Heraclitus

Panta rhei, „everything flows“

Πάντα ῥεῖ (panta rhei) „everything flows“ either was not spoken by Heraclitus or did not survive as a quotation of his. This famous aphorism used to characterize Heraclitus‘ thought comes from Simplicius,[32] a neoplatonist, and from Plato’s Cratylus. The word rhei (cf. rheology) is the Greek word for „to stream“, and to the etymology of Rhea according to Plato’s Cratylus.[33]

Heraclitus by Hendrick ter Brugghen

The philosophy of Heraclitus is summed up in his cryptic utterance:[34]

ποταμοῖσι τοῖσιν αὐτοῖσιν ἐμϐαίνουσιν, ἕτερα καὶ ἕτερα ὕδατα ἐπιρρεῖ.
Potamoisi toisin autoisin embainousin, hetera kai hetera hudata epirrei
„Ever-newer waters flow on those who step into the same rivers.“

The quote from Heraclitus appears in Plato’s Cratylus twice; in 401d as:[35]

τὰ ὄντα ἰέναι τε πάντα καὶ μένειν οὐδέν
Ta onta ienai te panta kai menein ouden
„All entities move and nothing remains still“

and in 402,a[36]

„πάντα χωρεῖ καὶ οὐδὲν μένει“ καὶ „δὶς ἐς τὸν αὐτὸν ποταμὸν οὐκ ἂν ἐμβαίης“
Panta chōrei kai ouden menei kai dis es ton auton potamon ouk an embaies
„Everything changes and nothing remains still … and … you cannot step twice into the same stream“[37]

Instead of „flow“ Plato uses chōrei, to change chōros.

The assertions of flow are coupled in many fragments with the enigmatic river image:[38]

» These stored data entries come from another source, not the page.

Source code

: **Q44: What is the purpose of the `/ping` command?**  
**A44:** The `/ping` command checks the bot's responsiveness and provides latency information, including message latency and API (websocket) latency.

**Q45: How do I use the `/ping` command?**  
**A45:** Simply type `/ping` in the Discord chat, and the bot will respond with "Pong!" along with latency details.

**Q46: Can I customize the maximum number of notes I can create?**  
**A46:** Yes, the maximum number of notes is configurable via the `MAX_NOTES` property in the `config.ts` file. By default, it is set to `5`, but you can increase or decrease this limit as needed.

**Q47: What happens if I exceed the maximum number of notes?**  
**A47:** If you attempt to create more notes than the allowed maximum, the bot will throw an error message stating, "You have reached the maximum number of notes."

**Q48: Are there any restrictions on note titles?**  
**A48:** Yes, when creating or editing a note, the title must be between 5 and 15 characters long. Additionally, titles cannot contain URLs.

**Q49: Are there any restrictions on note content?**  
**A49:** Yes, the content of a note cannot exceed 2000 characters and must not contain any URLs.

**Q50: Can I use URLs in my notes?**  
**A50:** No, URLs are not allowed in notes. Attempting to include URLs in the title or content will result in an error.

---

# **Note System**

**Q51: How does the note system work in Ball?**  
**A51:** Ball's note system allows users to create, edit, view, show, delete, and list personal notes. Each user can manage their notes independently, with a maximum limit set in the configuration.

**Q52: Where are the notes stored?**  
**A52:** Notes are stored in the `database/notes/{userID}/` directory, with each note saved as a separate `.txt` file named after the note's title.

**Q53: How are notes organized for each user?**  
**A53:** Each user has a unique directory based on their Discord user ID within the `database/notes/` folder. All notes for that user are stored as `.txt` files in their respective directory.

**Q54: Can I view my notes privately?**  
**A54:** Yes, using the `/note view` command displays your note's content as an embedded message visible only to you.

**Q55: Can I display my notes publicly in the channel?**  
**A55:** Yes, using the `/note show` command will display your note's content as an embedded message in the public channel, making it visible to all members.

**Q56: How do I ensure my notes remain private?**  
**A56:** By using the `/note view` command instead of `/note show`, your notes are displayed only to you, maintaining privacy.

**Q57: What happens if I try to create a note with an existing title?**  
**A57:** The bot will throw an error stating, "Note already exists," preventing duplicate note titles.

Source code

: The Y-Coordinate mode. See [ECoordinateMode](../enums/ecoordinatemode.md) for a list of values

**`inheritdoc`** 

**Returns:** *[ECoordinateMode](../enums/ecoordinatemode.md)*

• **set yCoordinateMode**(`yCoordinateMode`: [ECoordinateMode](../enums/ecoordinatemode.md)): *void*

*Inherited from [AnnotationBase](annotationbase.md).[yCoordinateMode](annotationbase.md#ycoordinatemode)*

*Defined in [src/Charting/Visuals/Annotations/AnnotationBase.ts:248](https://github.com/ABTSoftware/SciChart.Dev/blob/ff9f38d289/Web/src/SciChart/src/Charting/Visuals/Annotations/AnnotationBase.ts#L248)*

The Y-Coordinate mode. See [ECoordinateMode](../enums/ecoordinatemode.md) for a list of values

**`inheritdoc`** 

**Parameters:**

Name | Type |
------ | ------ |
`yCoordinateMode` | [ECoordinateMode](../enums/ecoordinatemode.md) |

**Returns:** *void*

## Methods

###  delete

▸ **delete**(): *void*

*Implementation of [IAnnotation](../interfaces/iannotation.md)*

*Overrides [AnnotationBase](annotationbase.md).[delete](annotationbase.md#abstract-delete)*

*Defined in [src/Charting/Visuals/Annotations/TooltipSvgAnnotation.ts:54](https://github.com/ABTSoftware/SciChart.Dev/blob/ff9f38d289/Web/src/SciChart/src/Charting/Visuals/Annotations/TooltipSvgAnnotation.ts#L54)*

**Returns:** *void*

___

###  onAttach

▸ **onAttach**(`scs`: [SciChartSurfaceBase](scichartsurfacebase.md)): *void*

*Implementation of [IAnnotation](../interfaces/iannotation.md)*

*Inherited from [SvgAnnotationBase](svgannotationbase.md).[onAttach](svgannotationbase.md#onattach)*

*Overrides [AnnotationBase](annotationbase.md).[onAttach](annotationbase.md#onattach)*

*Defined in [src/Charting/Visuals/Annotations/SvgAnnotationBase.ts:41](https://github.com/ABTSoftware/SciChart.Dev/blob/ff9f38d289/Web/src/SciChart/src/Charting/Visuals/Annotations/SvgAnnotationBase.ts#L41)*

Ποταμοῖς τοῖς αὐτοῖς ἐμβαίνομέν τε καὶ οὐκ ἐμβαίνομεν, εἶμέν τε καὶ οὐκ εἶμεν.
„We both step and do not step in the same rivers. We are and are not.“

Compare with the Latin adages Omnia mutantur and Tempora mutantur (8 CE) and the Japanese tale Hōjōki, (1200 CE) which contains the same image of the changing river, and the central Buddhist doctrine of impermanence.

 

Also in Ovid’s ‚Metamorphoses‘:

Bk XV:176-198 Pythagoras’s Teachings:The Eternal Flux

 

‘Since I have embarked on the wide ocean, and given full sails to the wind, I say there is nothing in the whole universe that persists. Everything flows, and is formed as a fleeting image. Time itself, also, glides, in its continual motion, no differently than a river. For neither the river, nor the swift hour can stop: but as wave impels wave, and as the prior wave is chased by the coming wave, and chases the one before, so time flees equally, and, equally, follows, and is always new. For what was before is left behind: and what was not comes to be: and each moment is renewed.‘

 

And from Ovid to Shakespeare:

We have to look no further than Shakespeare (who read Ovid in Golding’s translation) to confirm this point. Shakespeare, quite literally, plundered Ovid for stories and moved them directly into his plays – in Titus Andronicus or A Midsummer Night’s Dream for example – and, like so many of his contemporaries used Ovid as a sort of handbook for classical allusions and similes (as sad as Niobe, as crafty as Ulysses, as vain as Narcissus, as impetuous as Phaethon, as foolish as Icarus, and so on). Shakespeare lifts whole speeches from Ovid and adapts them to his purposes (so, for example, Prospero’s famous invocation of the spirits in the Tempest is adapted directly from Medea’s similar speech in Metamorphoses (a speech Shakespeare had used before, in Macbeth). In Shakespeare’s early work, something like three quarters of the classical imagery is derived directly from Ovid’s poem. And if we want to see modern poets doing the same thing, we have only to look at, say, Eliot’s Waste Land, in which images and references to Ovid are just as frequent. In fact, if one wants to have any sort of historical appreciation for the development of English poetry, understanding the influence of and the reference to Ovid is essential.